Question. Two trains leave a railway station at the same time. The first train travels due west and the second train travels due north. The first train travels 10 km/hr faster than the second train. If after two hours, they are 100 km apart, find the average speed of each train.
Answer: Let speed of second train be \( v \) km/hr. First train speed = \( v + 10 \) km/hr.
In 2 hours, distances are \( 2v \) and \( 2(v + 10) \).
By Pythagoras: \( (2v)^2 + [2(v + 10)]^2 = 100^2 \)
\( \implies 4v^2 + 4(v^2 + 20v + 100) = 10000 \)
\( \implies 8v^2 + 80v + 400 = 10000 \implies 8v^2 + 80v - 9600 = 0 \)
\( \implies v^2 + 10v - 1200 = 0 \implies (v + 40)(v - 30) = 0 \).
Speeds are 30 km/hr (North) and 40 km/hr (West).
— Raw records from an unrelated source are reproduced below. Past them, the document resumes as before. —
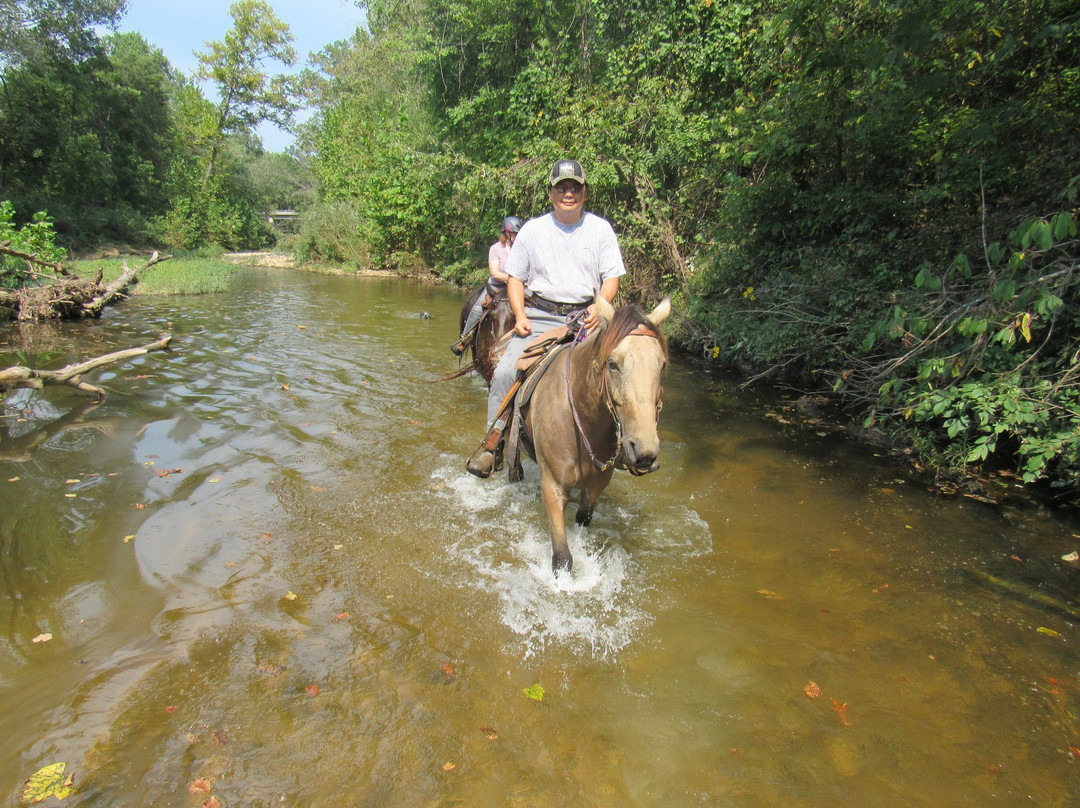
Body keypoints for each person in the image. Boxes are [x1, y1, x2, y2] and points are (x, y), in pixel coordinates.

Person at [466, 158, 626, 478]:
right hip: (539, 314)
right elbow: (515, 279)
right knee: (504, 372)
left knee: (623, 367)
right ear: (551, 193)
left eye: (575, 187)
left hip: (588, 317)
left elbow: (611, 278)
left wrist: (600, 305)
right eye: (562, 187)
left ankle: (626, 444)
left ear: (585, 192)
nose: (569, 193)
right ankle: (492, 445)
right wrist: (521, 314)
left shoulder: (600, 230)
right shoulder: (533, 230)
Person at [452, 215, 522, 356]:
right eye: (513, 233)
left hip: (518, 288)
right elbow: (495, 272)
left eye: (517, 234)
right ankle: (464, 339)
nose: (515, 236)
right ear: (506, 233)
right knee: (477, 310)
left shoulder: (522, 249)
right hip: (496, 288)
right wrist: (513, 279)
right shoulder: (496, 249)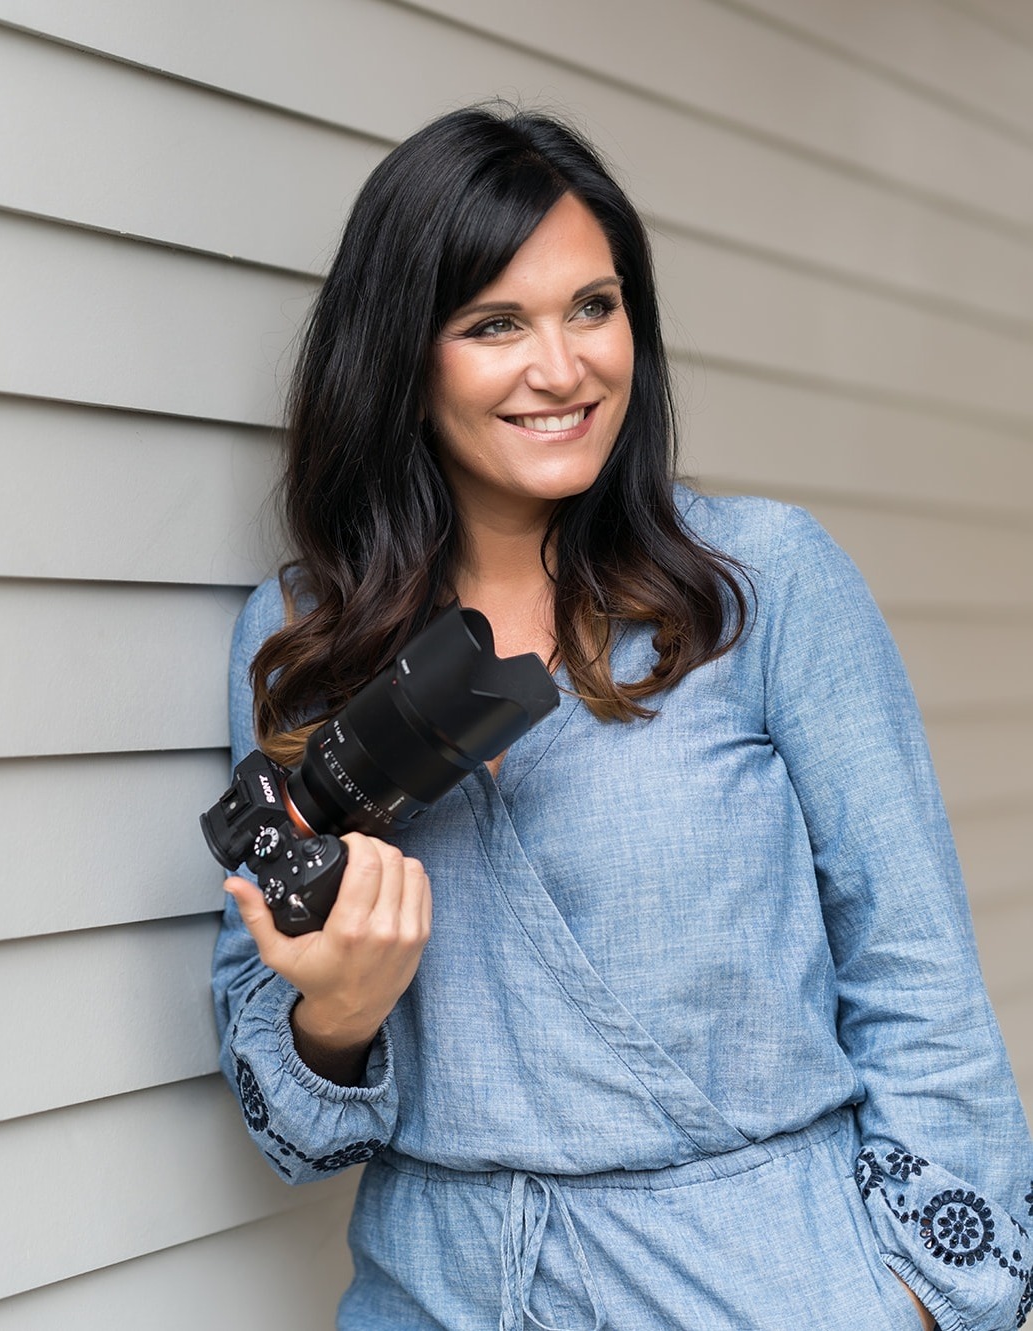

In the following questions, a statement of assertion (A) is followed by a statement of Reason (R). Choose the correct answer out of the following choices.
(a) Both A and R are true and R is the correct explanation of A.
(b) Both A and R are true but R is not the correct explanation of A.
(c) A is true but R is false.
(d) A is false but R is true.

Question. Assertion (A): The value of \( k \) for which the equation \( kx^2 - 12x + 4 = 0 \) has equal roots, is 9.
Reason (R): The equation \( ax^2 + bx + c = 0, (a \neq 0) \) has equal roots, if \( (b^2 - 4ac) > 0 \).
(a) Both A and R are true and R is the correct explanation of A.
(b) Both A and R are true but R is not the correct explanation of A.
(c) A is true but R is false.
(d) A is false but R is true.
Answer: (c) A is true but R is false.

Question. Assertion (A): \( 2x^2 - 4x + 3 = 0 \) is a quadratic equation.
Reason (R): All polynomials of degree \( n \), when \( n \) is a whole number can be treated quadratic equation.
(a) Both A and R are true and R is the correct explanation of A.
(b) Both A and R are true but R is not the correct explanation of A.
(c) A is true but R is false.
(d) A is false but R is true.
Answer: (c) A is true but R is false.